■ DATA TO PROCESS ■
· · · · · · ·

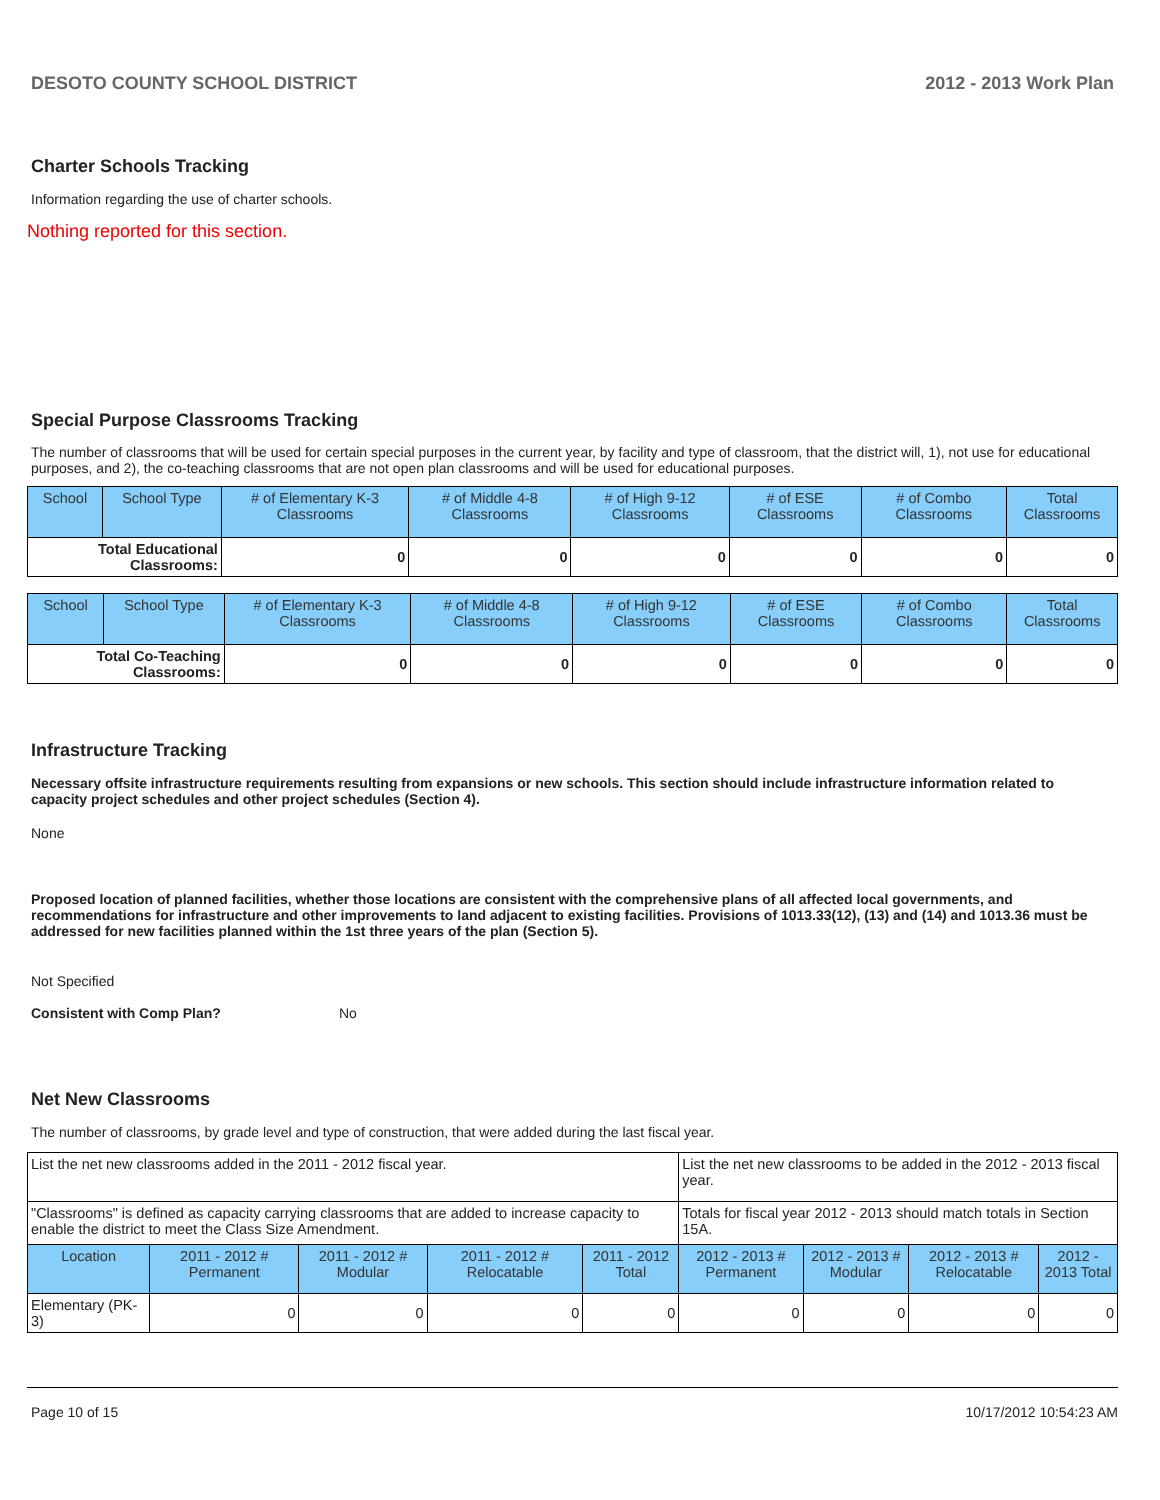DESOTO COUNTY SCHOOL DISTRICT 2012 - 2013 Work Plan
Charter Schools Tracking
Information regarding the use of charter schools.
Nothing reported for this section.
Special Purpose Classrooms Tracking
The number of classrooms that will be used for certain special purposes in the current year, by facility and type of classroom, that the district will, 1), not use for educational purposes, and 2), the co-teaching classrooms that are not open plan classrooms and will be used for educational purposes.
| School | School Type | # of Elementary K-3 Classrooms | # of Middle 4-8 Classrooms | # of High 9-12 Classrooms | # of ESE Classrooms | # of Combo Classrooms | Total Classrooms |
| --- | --- | --- | --- | --- | --- | --- | --- |
| Total Educational Classrooms: | | 0 | 0 | 0 | 0 | 0 | 0 |
| School | School Type | # of Elementary K-3 Classrooms | # of Middle 4-8 Classrooms | # of High 9-12 Classrooms | # of ESE Classrooms | # of Combo Classrooms | Total Classrooms |
| --- | --- | --- | --- | --- | --- | --- | --- |
| Total Co-Teaching Classrooms: | | 0 | 0 | 0 | 0 | 0 | 0 |
Infrastructure Tracking
Necessary offsite infrastructure requirements resulting from expansions or new schools. This section should include infrastructure information related to capacity project schedules and other project schedules (Section 4).
None
Proposed location of planned facilities, whether those locations are consistent with the comprehensive plans of all affected local governments, and recommendations for infrastructure and other improvements to land adjacent to existing facilities. Provisions of 1013.33(12), (13) and (14) and 1013.36 must be addressed for new facilities planned within the 1st three years of the plan (Section 5).
Not Specified
Consistent with Comp Plan? No
Net New Classrooms
The number of classrooms, by grade level and type of construction, that were added during the last fiscal year.
| List the net new classrooms added in the 2011 - 2012 fiscal year. | | | | | List the net new classrooms to be added in the 2012 - 2013 fiscal year. | | | |
| "Classrooms" is defined as capacity carrying classrooms that are added to increase capacity to enable the district to meet the Class Size Amendment. | | | | | Totals for fiscal year 2012 - 2013 should match totals in Section 15A. | | | |
| Location | 2011 - 2012 # Permanent | 2011 - 2012 # Modular | 2011 - 2012 # Relocatable | 2011 - 2012 Total | 2012 - 2013 # Permanent | 2012 - 2013 # Modular | 2012 - 2013 # Relocatable | 2012 - 2013 Total |
| Elementary (PK-3) | 0 | 0 | 0 | 0 | 0 | 0 | 0 | 0 |
Page 10 of 15 10/17/2012 10:54:23 AM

· · · · · · ·

Of all the entries above, repeat only the lines from the line that has "Co-Teaching Classrooms: |" to the line that has "Infrastructure Tracking", both lines included, exactly.

| Total Co-Teaching Classrooms: | | 0 | 0 | 0 | 0 | 0 | 0 |
Infrastructure Tracking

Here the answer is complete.